### What is required:
Filter these entries down to the lines that hold the word "Guild", and show each of them.

---

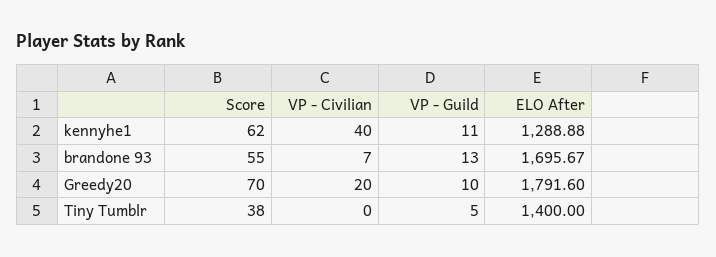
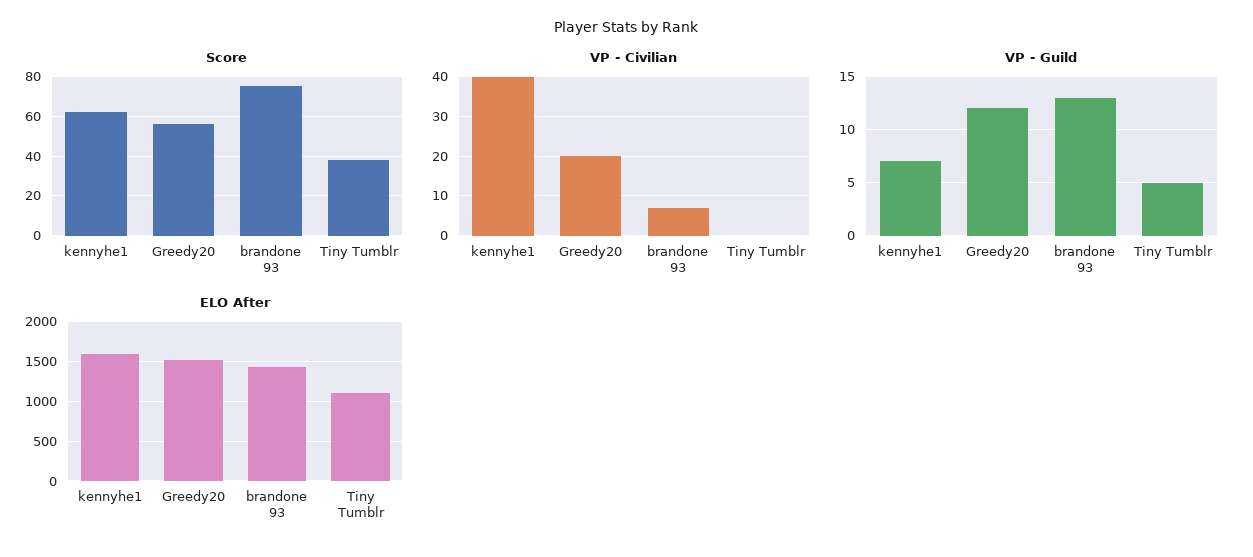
VP - Guild, kennyhe1: 11 -> 7
ELO After, kennyhe1: 1288.88 -> 1600
Score, brandone 93: 55 -> 75
ELO After, brandone 93: 1695.67 -> 1400
Score, Greedy20: 70 -> 55
VP - Guild, Greedy20: 10 -> 12
ELO After, Greedy20: 1791.6 -> 1500
ELO After, Tiny Tumblr: 1400 -> 1100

---

### Answer area:
VP - Guild, kennyhe1: 11 -> 7
VP - Guild, Greedy20: 10 -> 12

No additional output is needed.